WHOEVER stays until the end, will tell the story. We did what we could. Remember us.” These were the words written by doctors on a hospital whiteboard in Gaza. It is hard to read them without a lump in your throat.

One of them, Dr Mahmoud Abu Nujaila, has since been killed, alongside two of his colleagues, and the hospital they were written in, Al-Awda, is one of many damaged by Israeli air strikes.

Earlier this week marked 100 days since the Hamas massacre on October 7, when hundreds were murdered in Israel and hundreds more taken hostage. It was a sickening and heinous act of terrorism. That pain has only been prolonged further for those whose friends and family were taken against their will.

READ MORE: Israel destroys last university in Gaza as strikes continue on civilian shelters

In the months since, Israel has responded with a brutal campaign of ethnic cleansing and massacres of its own against the two million civilians in Gaza. Analysis from Oxfam has found that the daily death toll of the war is higher than that of any other 21st century conflict. More than 23,000 Palestinians have been killed, around a third of them children. Nearly 10,000 more are missing, the vast majority of them almost certainly also dead and buried under the rubble of their homes.

Entire families have been murdered, with nobody to carry on their name and legacy. More than ten children a day are forced to have their arms or legs amputated. One harrowing video shows a father forced to amputate his daughter’s leg without anaesthetic.

We are constantly told that the Israeli military is the “most moral army in the world”, but the overwhelming evidence presented to the International Court of Justice (ICJ) and filling our social media feeds shows what a sinister lie that is.

Nobody can say that they didn’t know. It is hard to think of a campaign of ethnic cleansing that has taken place so openly, so brazenly, and so publicly. Israel may turn off the electricity for people in Gaza, but brave journalists and civilians have managed to expose the horrors, and share stories from the frontline of the suffering.

That is why we have seen drone footage that exposes street after street of bombed-out and uninhabitable buildings.
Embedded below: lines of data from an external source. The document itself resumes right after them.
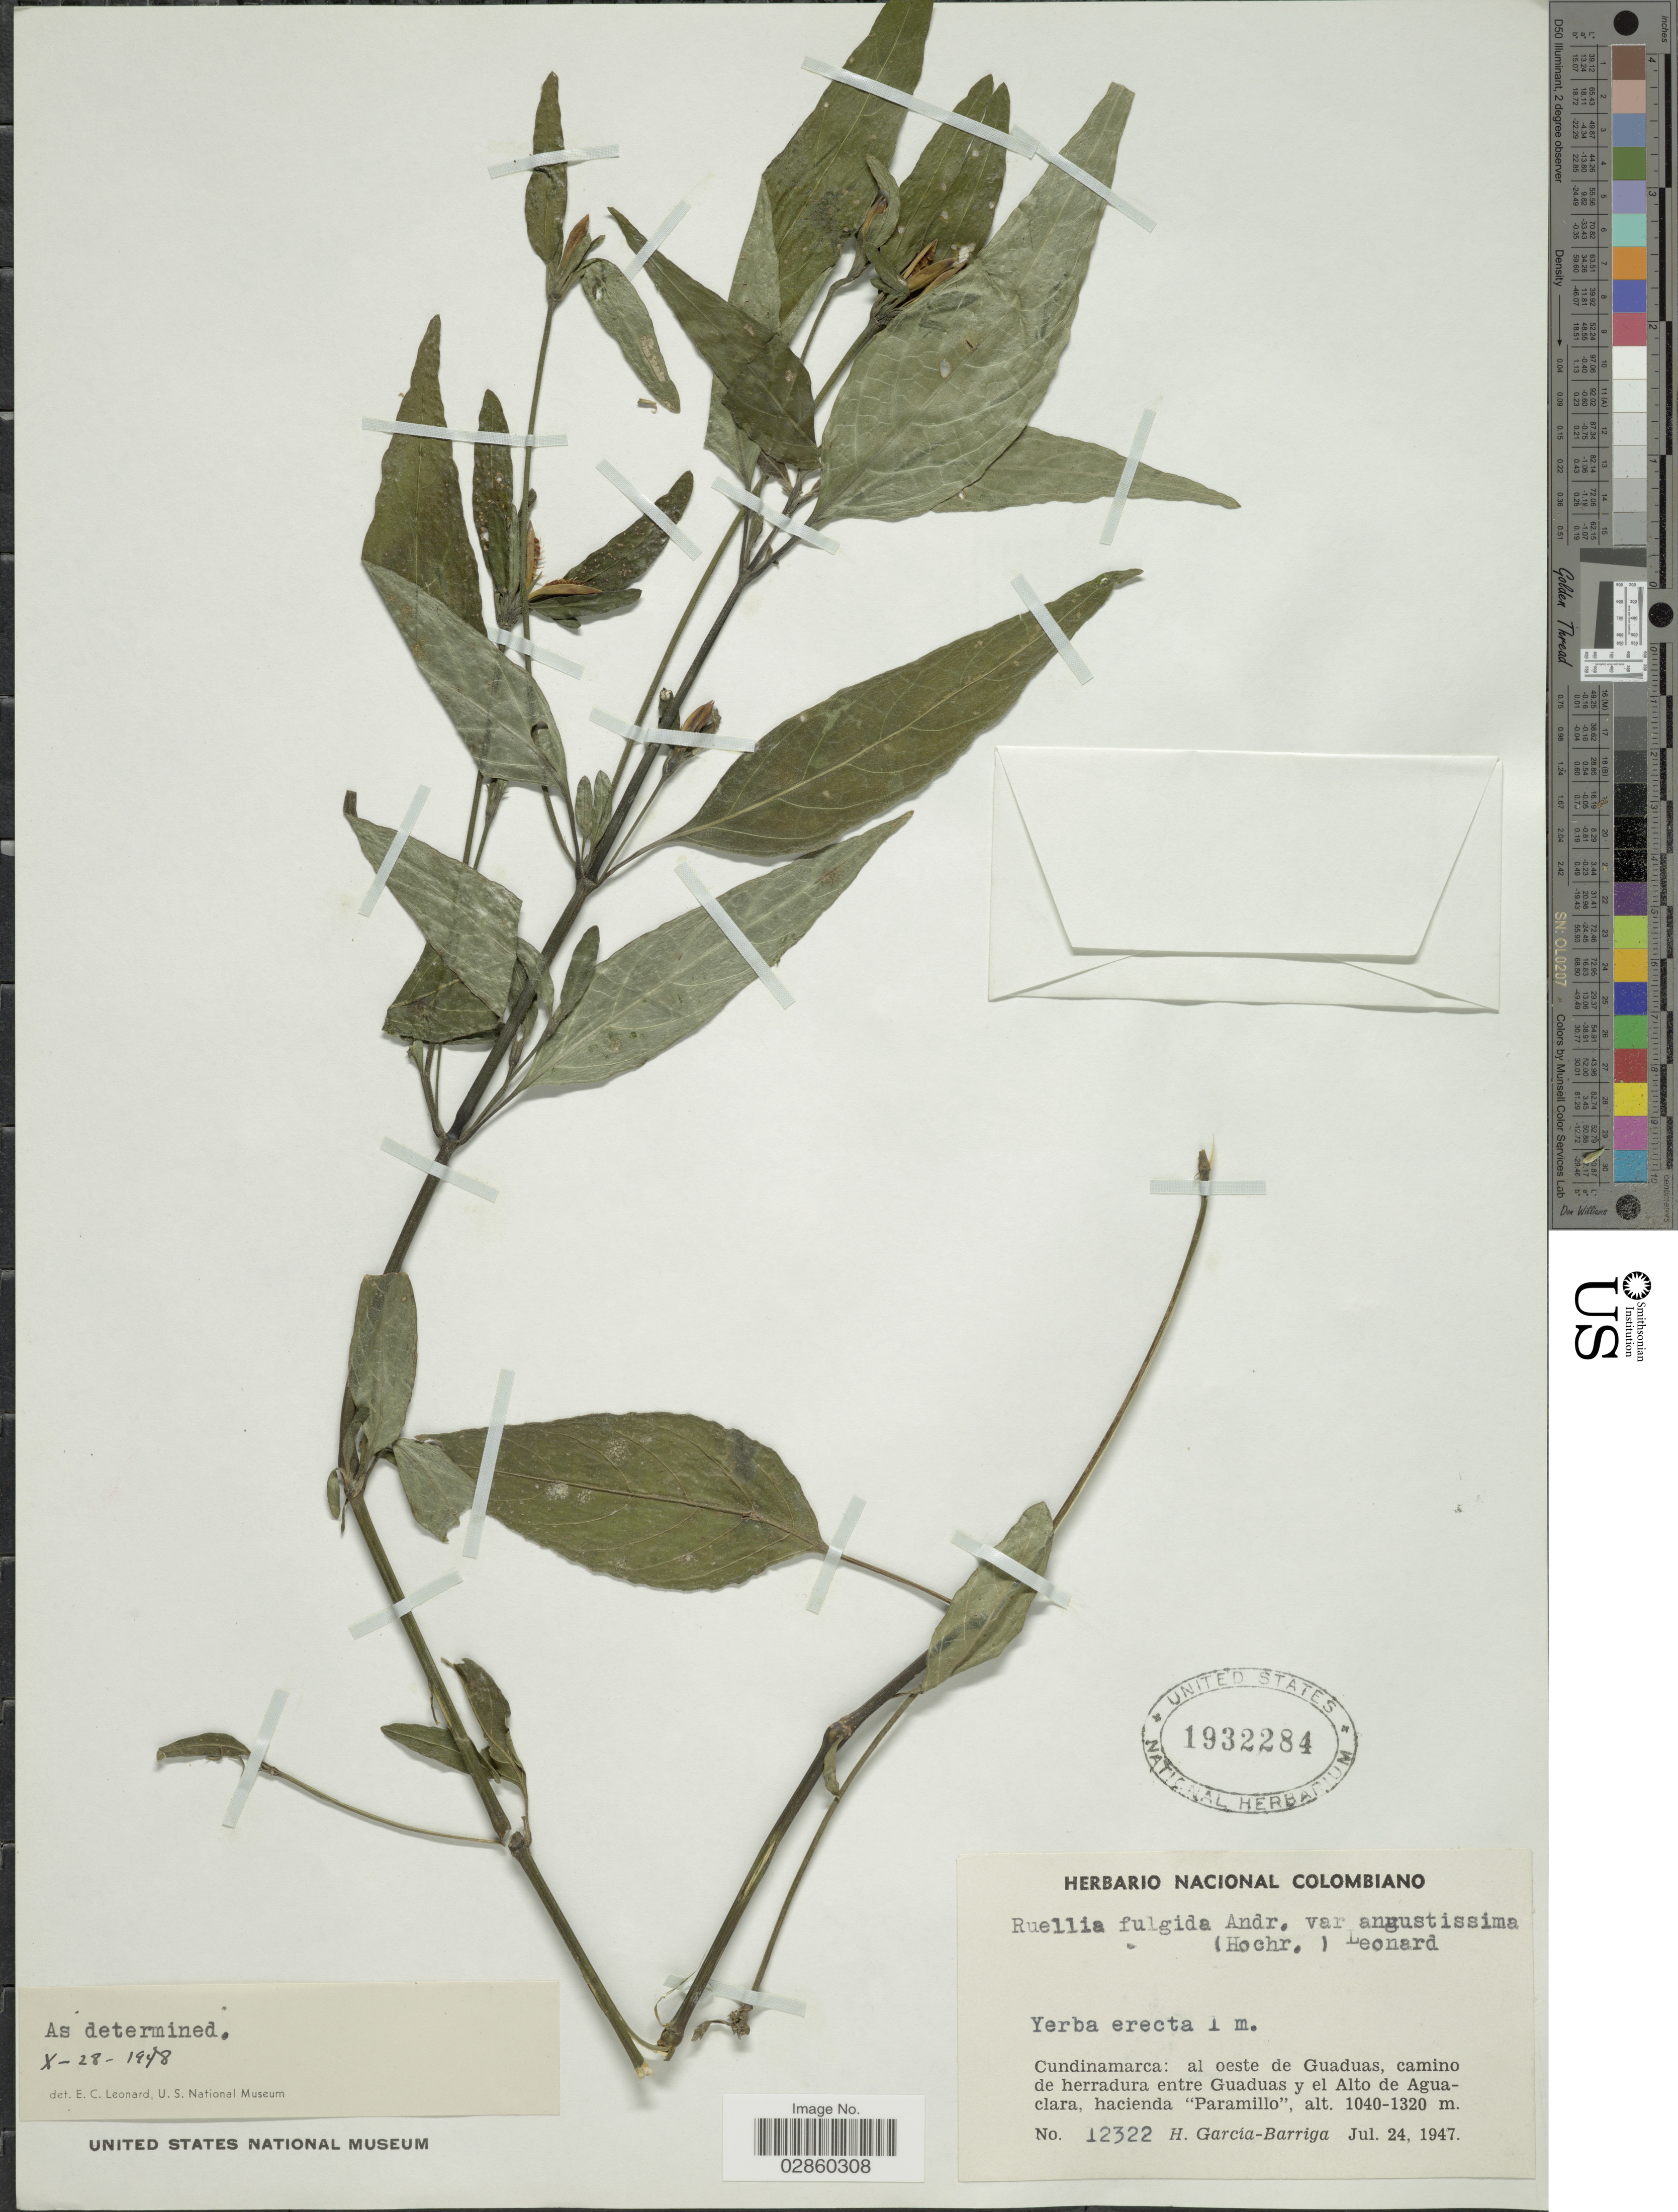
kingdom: Plantae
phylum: Tracheophyta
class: Magnoliopsida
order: Lamiales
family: Acanthaceae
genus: Ruellia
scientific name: Ruellia fulgida var. angustissima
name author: (Hochr.) Leonard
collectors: H. García Barriga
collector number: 12322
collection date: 1947-07-24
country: Colombia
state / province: Cundinamarca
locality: Al oeste de Guaduas, camino de herradura entre Guaduas y el Alto de Agua clara, hacienda "Paramillo".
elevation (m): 1040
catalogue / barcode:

It is how we have seen and heard the voices and stories of the thousands of families forced to leave everything, and flee to safety on the other side of Gaza, only to have their supposed safe zones – declared as such by Israel – bombed too.

Some of the most damning evidence has come from videos filmed by Israeli military personnel, as they openly flout international law and brazenly boast of the war crimes they are committing.

All of this has been cheered on, encouraged, and even celebrated by an Israeli government that has made clear its utter contempt for Palestinian lives. The language hasn’t just been callous, it has been genocidal.

READ MORE: At least 89 Palestinian journalists killed whilst reporting in Gaza

Far from a few rogue voices, it was the Israeli president, Isaac Herzog, who set the tone and called for collective punishment of the whole Gazan population: “It’s an entire nation out there that is responsible. This rhetoric about civilians not aware, not involved, it’s absolutely not true.”

He is not the only one. Senior ministers in the Israeli government have called for ethnic cleansing and a modern-day Nakba – the genocidal campaign against the Palestinians in 1948, which established the State of Israel. Government minister Amihai Eliyahu called for an end to humanitarian aid and a nuclear bomb to be dropped on Gaza.

This kind of brutality needs more than a powerful military with a contempt for international law.

It also needs the backing of complicit governments who will arm, support, and aid the war. Some, like the US and the UK, have been utterly unbending in their support, and have effectively handed Israeli forces a blank cheque for war crimes. The world will not forget the shameful role that these politicians have played in legitimising and in ultimately prolonging the suffering.

It also requires silence. That means the silence of institutions and leaders who cannot even bring themselves to condemn the crimes.

We have seen where that leads in the UK, with the pathetic spectacle of Keir Starmer and the Labour frontbench tying themselves in knots to avoid criticising Israeli forces. Starmer appears to be paying lip service to the need for a ceasefire now, after leading his MPs to abstain when Stephen Flynn brought it to a vote at Westminster.

War crimes do not justify further war crimes. The atrocities of Hamas do not justify the atrocities of Israel. That’s why the South African case to the ICJ is so important.

Across 84 pages, its lawyers have authoritatively and meticulously documented what they believe are Israel’s genocidal intent and actions. The ICJ hearing was historic, but it is a moral travesty that the crisis has been allowed to reach this level.

The last hundred days have left a trail of destruction and scars that will never heal. With the escalation of violence in the Red Sea, the conflict is taking an increasingly international dimension, underlining the urgent need for a ceasefire.

Gaza cannot take another hundred days of carnage, nor can the families who have had loved ones taken hostage. But this conflict didn’t begin 100 days ago – Palestinians have endured decades of occupation, apartheid, and systematic brutality.

We don’t have to live in a world where doctors are forced to write their last messages in damaged operating rooms before being murdered by their occupiers’ bombs.

We all have a responsibility to work for a ceasefire and a just, lasting peace.